*** Opening INPUT ***
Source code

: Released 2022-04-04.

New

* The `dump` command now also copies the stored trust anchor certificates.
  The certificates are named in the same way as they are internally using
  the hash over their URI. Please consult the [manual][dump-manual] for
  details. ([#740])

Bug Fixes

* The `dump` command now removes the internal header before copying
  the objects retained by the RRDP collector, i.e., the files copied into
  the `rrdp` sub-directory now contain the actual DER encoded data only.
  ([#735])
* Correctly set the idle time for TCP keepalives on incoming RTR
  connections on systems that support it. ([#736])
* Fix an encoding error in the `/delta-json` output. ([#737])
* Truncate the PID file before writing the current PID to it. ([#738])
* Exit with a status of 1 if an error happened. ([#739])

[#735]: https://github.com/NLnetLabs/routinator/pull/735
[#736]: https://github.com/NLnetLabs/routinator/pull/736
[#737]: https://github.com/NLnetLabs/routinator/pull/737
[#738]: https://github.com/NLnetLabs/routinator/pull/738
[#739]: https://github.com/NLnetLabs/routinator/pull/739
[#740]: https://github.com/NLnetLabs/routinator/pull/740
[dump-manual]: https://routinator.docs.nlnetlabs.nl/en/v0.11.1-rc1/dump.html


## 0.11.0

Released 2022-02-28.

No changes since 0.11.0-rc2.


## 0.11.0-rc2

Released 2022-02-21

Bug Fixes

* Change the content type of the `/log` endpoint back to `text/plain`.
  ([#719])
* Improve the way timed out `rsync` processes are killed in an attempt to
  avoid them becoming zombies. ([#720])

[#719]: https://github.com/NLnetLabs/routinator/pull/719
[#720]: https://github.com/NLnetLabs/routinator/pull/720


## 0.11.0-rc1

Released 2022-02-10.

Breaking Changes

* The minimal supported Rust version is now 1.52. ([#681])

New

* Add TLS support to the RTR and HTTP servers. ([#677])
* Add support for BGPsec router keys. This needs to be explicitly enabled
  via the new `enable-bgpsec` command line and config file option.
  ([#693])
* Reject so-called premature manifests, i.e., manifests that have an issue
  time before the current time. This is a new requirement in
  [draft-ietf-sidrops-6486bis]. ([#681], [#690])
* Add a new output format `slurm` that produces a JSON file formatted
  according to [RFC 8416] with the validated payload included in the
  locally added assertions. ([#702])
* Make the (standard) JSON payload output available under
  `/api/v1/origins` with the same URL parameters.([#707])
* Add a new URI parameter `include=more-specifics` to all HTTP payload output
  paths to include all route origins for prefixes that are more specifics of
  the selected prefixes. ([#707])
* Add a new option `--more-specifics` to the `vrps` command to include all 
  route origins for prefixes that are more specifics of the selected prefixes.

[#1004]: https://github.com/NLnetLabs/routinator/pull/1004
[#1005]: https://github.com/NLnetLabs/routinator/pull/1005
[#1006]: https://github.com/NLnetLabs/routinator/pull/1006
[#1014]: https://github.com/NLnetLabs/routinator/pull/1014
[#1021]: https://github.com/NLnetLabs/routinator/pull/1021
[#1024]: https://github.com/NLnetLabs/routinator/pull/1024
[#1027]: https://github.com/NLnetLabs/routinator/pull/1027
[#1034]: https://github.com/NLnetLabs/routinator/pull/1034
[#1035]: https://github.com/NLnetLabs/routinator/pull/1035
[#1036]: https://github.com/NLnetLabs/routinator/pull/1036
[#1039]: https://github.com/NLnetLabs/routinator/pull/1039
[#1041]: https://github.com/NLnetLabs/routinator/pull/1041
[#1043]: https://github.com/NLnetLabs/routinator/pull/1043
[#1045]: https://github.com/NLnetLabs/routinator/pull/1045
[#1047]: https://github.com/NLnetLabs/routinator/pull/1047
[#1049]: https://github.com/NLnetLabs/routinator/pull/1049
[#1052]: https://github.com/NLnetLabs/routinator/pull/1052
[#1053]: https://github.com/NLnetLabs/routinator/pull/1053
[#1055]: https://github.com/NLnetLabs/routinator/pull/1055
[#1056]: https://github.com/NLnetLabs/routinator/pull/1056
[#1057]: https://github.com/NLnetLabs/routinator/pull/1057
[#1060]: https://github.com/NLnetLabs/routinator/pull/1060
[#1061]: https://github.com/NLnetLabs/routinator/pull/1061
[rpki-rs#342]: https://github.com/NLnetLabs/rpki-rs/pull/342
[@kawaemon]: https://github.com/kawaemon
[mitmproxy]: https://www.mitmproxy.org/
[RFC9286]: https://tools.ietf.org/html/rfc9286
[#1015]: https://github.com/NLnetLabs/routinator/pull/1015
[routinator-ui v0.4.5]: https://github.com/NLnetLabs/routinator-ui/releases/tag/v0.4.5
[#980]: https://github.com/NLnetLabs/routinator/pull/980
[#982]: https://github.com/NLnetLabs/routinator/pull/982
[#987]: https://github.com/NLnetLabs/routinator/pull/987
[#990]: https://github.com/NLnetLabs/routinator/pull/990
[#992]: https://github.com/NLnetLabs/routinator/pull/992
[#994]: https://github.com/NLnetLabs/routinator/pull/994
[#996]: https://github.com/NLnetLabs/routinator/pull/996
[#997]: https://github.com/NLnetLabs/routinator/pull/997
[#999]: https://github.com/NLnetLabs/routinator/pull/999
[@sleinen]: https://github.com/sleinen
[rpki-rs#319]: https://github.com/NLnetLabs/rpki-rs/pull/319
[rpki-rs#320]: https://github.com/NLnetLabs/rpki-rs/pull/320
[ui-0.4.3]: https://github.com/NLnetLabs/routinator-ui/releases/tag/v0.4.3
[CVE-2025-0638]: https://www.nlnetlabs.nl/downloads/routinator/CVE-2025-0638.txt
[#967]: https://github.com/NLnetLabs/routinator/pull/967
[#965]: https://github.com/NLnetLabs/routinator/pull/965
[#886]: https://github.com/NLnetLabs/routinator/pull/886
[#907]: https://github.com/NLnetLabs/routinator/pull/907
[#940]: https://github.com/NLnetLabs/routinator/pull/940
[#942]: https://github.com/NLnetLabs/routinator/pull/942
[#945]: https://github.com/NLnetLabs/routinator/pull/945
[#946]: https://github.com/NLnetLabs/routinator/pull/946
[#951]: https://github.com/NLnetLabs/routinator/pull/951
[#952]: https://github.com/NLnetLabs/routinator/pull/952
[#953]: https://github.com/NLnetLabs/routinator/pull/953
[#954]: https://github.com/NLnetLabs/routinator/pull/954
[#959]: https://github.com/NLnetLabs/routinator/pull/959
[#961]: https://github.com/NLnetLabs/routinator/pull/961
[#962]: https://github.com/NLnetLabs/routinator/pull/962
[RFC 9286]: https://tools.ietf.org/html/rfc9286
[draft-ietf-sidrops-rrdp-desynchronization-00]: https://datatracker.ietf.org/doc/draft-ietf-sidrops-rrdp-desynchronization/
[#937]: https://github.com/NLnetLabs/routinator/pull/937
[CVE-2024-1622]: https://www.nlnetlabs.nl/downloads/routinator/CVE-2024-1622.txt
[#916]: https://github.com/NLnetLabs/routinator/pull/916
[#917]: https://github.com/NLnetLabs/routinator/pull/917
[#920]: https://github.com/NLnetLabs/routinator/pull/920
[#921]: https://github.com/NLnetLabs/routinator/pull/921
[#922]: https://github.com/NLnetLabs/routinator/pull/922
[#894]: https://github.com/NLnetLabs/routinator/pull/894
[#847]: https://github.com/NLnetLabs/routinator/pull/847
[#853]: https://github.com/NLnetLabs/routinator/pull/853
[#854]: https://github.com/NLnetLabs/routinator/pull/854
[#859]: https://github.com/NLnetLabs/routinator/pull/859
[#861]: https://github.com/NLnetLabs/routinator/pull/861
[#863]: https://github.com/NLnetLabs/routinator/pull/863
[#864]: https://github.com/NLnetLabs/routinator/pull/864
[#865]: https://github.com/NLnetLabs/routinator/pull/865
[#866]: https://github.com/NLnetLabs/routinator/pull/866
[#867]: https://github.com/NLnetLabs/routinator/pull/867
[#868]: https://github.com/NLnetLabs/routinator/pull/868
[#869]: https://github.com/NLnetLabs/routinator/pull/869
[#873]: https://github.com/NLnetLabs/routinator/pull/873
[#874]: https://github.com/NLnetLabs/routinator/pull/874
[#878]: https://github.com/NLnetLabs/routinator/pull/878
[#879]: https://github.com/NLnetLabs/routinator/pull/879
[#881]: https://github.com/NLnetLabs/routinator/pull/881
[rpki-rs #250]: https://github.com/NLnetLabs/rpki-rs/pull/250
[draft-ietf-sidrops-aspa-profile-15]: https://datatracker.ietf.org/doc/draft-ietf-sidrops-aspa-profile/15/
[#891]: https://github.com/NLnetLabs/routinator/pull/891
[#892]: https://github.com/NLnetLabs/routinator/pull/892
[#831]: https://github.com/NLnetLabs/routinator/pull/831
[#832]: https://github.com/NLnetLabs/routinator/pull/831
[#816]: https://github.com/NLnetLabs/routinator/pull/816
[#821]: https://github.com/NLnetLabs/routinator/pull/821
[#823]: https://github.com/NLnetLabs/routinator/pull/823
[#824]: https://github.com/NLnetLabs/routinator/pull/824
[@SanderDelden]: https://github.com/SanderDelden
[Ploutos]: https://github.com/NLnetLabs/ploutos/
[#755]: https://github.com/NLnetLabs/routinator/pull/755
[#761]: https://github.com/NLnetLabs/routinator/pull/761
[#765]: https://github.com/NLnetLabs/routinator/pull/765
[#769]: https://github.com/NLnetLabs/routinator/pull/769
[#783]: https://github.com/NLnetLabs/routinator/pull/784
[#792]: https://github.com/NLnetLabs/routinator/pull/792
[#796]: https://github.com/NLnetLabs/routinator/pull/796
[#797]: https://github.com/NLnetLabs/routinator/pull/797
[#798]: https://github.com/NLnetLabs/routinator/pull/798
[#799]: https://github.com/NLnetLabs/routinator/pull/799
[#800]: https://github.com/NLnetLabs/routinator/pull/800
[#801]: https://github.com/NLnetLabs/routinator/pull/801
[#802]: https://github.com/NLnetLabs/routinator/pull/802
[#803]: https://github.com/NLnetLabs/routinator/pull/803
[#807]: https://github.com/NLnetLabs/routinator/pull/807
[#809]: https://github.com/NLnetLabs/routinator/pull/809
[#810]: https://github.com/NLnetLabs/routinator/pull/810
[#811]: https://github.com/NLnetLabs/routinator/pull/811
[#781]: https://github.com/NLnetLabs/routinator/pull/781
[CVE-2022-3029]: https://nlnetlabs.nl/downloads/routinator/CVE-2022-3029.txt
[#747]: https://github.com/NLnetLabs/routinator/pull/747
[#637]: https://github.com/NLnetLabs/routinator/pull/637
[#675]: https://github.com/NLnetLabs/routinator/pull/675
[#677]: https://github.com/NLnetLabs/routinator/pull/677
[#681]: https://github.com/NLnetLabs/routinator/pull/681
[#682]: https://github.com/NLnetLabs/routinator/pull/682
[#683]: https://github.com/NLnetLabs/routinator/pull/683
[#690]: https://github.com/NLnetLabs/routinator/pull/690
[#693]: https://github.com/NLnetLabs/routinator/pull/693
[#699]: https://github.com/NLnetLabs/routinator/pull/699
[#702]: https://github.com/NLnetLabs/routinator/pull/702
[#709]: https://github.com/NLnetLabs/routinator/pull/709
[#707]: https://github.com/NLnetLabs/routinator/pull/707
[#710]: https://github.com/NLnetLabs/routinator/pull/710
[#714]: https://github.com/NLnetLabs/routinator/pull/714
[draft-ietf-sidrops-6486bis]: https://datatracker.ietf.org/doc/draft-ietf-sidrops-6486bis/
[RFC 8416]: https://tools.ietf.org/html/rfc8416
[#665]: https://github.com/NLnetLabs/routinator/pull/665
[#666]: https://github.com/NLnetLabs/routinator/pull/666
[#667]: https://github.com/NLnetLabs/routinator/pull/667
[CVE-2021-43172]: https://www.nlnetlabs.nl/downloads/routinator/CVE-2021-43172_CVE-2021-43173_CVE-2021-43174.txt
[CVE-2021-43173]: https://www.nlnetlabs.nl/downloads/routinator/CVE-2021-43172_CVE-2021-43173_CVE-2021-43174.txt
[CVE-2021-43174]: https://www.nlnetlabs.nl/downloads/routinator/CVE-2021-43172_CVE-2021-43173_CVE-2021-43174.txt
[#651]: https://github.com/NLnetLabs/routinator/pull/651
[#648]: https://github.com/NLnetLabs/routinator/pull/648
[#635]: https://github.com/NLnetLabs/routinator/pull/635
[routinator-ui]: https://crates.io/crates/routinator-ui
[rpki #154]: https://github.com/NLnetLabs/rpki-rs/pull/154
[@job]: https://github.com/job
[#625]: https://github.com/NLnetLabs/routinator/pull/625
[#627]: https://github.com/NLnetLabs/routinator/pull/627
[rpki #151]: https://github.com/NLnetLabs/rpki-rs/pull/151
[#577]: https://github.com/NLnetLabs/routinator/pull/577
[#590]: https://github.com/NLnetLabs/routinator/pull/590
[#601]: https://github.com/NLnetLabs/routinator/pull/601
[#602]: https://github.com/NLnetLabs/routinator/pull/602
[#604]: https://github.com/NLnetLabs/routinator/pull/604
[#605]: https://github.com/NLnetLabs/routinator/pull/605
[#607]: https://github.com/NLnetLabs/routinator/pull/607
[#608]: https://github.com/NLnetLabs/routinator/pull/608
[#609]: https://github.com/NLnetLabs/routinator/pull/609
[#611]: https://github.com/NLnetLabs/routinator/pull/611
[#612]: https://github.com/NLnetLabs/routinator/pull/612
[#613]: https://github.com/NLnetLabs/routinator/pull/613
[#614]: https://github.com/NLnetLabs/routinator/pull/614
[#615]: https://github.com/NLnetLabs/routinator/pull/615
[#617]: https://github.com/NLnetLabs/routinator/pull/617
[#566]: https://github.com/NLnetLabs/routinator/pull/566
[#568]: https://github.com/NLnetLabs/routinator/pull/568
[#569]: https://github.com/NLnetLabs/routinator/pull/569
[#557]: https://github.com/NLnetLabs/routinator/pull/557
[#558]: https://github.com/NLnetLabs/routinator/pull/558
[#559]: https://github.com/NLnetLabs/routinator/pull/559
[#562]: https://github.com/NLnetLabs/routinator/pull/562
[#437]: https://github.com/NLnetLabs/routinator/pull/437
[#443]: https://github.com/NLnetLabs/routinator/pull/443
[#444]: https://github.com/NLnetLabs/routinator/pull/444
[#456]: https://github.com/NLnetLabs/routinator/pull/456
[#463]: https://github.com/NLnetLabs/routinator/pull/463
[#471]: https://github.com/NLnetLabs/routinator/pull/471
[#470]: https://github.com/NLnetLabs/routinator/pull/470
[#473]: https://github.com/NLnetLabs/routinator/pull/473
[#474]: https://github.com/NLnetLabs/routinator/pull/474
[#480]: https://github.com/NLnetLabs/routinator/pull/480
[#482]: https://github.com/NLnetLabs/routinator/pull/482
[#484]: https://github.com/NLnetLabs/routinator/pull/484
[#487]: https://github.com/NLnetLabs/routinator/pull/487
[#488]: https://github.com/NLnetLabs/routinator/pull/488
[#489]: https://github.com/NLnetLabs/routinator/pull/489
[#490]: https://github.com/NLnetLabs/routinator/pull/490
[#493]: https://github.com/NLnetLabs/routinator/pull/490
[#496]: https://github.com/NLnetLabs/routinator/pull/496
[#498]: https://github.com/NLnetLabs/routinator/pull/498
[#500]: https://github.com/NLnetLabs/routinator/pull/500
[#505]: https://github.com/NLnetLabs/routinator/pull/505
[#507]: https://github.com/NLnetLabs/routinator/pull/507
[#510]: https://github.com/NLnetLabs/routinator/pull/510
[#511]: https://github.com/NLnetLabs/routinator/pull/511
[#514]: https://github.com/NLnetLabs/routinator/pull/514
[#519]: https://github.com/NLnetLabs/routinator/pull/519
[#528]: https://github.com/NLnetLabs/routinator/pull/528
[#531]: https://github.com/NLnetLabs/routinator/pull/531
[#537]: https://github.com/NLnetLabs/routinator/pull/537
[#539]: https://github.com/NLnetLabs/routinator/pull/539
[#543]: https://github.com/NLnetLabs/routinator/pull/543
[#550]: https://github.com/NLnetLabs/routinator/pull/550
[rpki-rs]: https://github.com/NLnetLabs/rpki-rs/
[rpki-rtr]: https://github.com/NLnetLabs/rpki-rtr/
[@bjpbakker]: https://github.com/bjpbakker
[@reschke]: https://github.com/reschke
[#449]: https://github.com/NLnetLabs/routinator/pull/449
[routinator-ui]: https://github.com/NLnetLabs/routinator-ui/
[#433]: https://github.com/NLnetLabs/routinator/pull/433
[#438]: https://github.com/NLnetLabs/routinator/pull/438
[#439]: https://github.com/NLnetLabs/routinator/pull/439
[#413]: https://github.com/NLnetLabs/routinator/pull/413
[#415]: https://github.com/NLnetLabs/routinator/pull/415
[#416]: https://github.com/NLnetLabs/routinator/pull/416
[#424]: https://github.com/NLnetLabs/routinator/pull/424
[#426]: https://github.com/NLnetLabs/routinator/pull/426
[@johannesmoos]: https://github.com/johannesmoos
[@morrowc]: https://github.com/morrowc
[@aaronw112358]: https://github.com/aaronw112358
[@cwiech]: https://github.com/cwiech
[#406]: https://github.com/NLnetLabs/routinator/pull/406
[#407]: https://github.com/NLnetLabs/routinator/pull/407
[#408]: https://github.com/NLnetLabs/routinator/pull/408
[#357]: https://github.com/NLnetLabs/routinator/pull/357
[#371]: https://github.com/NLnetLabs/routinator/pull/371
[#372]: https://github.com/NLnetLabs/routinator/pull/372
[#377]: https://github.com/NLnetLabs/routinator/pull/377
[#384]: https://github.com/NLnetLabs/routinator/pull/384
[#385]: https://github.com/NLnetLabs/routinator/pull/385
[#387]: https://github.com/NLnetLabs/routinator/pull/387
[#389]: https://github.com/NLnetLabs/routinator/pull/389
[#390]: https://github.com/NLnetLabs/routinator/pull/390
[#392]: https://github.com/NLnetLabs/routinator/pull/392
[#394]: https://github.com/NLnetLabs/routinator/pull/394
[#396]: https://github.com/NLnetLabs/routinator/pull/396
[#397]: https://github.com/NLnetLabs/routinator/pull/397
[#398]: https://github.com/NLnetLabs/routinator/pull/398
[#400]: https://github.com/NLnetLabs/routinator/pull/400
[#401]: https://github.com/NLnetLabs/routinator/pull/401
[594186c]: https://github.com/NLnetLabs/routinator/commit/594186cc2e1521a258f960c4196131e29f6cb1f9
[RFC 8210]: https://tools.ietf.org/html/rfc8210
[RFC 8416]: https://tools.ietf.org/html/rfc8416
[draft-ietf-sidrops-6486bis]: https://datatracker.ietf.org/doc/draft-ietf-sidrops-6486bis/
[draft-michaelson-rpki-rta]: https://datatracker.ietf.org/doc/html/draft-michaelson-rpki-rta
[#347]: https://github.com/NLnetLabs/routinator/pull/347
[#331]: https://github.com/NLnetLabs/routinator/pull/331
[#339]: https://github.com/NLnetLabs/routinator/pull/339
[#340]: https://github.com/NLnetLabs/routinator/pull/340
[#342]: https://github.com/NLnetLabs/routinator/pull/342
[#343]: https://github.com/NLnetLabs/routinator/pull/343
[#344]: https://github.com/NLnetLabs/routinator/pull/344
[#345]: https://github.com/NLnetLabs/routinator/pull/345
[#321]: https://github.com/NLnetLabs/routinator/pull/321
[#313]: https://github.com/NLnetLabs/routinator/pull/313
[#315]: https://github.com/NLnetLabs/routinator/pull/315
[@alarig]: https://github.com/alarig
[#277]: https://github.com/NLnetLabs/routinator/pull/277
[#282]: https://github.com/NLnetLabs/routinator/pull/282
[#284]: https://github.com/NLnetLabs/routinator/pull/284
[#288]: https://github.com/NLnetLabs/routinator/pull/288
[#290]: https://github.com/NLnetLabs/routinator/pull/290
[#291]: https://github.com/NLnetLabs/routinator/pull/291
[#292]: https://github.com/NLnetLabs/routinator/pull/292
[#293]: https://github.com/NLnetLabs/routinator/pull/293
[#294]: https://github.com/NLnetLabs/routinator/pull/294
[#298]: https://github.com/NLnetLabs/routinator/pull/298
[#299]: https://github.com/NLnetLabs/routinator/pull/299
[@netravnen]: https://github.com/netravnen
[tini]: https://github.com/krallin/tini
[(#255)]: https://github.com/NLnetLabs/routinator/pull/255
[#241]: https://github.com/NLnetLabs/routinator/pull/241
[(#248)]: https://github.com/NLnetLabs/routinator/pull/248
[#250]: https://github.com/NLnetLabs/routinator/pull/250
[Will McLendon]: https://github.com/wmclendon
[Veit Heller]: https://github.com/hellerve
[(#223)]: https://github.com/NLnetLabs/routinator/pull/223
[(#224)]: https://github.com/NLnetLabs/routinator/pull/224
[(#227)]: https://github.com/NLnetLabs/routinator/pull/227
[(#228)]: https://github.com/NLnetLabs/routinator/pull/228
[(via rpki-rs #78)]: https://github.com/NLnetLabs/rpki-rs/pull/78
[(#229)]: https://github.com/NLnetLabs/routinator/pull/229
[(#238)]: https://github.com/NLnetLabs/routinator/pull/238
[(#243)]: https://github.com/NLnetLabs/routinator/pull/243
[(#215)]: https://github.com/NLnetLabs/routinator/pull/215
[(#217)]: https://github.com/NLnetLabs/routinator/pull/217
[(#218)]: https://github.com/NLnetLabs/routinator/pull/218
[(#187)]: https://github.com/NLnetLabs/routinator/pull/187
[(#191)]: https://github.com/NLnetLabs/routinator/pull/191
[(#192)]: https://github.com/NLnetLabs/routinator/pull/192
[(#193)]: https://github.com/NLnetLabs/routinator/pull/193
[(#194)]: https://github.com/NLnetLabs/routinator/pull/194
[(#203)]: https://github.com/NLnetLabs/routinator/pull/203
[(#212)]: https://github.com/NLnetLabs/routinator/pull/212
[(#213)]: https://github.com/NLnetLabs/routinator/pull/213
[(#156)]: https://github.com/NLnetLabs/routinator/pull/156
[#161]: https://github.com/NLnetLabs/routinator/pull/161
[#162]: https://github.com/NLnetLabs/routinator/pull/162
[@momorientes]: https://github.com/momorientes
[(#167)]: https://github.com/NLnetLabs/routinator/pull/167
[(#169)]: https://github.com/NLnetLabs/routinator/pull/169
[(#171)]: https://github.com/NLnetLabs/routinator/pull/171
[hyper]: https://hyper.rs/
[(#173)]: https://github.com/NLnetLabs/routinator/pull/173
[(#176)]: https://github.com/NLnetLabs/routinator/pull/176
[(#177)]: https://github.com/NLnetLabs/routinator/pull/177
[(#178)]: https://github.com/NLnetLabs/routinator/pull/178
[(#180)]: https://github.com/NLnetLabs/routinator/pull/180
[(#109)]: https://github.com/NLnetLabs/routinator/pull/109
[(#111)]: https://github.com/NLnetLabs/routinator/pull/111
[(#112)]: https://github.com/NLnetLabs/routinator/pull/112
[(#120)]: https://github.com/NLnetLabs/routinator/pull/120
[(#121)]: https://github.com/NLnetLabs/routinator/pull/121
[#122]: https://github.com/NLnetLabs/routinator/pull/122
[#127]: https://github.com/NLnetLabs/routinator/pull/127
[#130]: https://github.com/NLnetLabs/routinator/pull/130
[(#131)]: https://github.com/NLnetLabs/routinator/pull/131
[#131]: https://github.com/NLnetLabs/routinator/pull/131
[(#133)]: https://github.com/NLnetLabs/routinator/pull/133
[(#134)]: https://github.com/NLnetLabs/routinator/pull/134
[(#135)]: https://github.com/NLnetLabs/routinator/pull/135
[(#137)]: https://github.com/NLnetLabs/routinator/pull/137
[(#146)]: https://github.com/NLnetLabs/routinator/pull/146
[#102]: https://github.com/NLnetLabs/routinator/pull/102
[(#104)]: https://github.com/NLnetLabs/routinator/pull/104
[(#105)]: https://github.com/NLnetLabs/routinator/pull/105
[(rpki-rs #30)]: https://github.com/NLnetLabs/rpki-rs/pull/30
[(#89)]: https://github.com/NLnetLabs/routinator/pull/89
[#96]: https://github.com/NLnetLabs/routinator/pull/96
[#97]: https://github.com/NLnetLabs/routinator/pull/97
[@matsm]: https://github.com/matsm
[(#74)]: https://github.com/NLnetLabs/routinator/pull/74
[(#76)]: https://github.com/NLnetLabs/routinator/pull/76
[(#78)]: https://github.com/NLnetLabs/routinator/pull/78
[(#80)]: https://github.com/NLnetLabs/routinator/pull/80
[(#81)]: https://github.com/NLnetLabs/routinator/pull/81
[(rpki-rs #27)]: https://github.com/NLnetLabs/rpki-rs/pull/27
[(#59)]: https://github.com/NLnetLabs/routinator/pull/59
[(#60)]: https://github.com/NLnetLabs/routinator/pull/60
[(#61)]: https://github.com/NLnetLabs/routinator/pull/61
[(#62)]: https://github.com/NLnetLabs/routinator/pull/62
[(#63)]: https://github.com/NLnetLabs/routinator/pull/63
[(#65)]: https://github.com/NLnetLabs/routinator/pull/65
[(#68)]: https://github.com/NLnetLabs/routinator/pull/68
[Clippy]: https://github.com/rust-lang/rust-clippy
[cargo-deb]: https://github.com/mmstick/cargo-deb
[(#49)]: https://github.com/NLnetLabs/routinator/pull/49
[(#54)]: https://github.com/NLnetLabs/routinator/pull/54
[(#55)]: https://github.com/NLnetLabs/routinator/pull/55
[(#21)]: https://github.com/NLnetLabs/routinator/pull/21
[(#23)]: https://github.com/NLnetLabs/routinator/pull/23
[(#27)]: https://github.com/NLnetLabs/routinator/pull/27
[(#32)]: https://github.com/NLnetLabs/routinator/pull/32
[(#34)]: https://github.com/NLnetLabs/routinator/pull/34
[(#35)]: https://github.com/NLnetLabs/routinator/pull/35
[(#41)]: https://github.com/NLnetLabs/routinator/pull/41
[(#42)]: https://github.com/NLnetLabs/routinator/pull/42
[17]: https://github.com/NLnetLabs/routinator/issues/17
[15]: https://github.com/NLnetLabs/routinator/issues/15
*** Closing INPUT ***
— TASK DETAILS —
Search the listing above for the lines with "[#568]: https://github.com/NLnetLabs/routinator/pull/568" and "[#482]: https://github.com/NLnetLabs/routinator/pull/482", then output those lines and all lines between them exactly.

— EXPECTED ANSWER —
[#568]: https://github.com/NLnetLabs/routinator/pull/568
[#569]: https://github.com/NLnetLabs/routinator/pull/569
[#557]: https://github.com/NLnetLabs/routinator/pull/557
[#558]: https://github.com/NLnetLabs/routinator/pull/558
[#559]: https://github.com/NLnetLabs/routinator/pull/559
[#562]: https://github.com/NLnetLabs/routinator/pull/562
[#437]: https://github.com/NLnetLabs/routinator/pull/437
[#443]: https://github.com/NLnetLabs/routinator/pull/443
[#444]: https://github.com/NLnetLabs/routinator/pull/444
[#456]: https://github.com/NLnetLabs/routinator/pull/456
[#463]: https://github.com/NLnetLabs/routinator/pull/463
[#471]: https://github.com/NLnetLabs/routinator/pull/471
[#470]: https://github.com/NLnetLabs/routinator/pull/470
[#473]: https://github.com/NLnetLabs/routinator/pull/473
[#474]: https://github.com/NLnetLabs/routinator/pull/474
[#480]: https://github.com/NLnetLabs/routinator/pull/480
[#482]: https://github.com/NLnetLabs/routinator/pull/482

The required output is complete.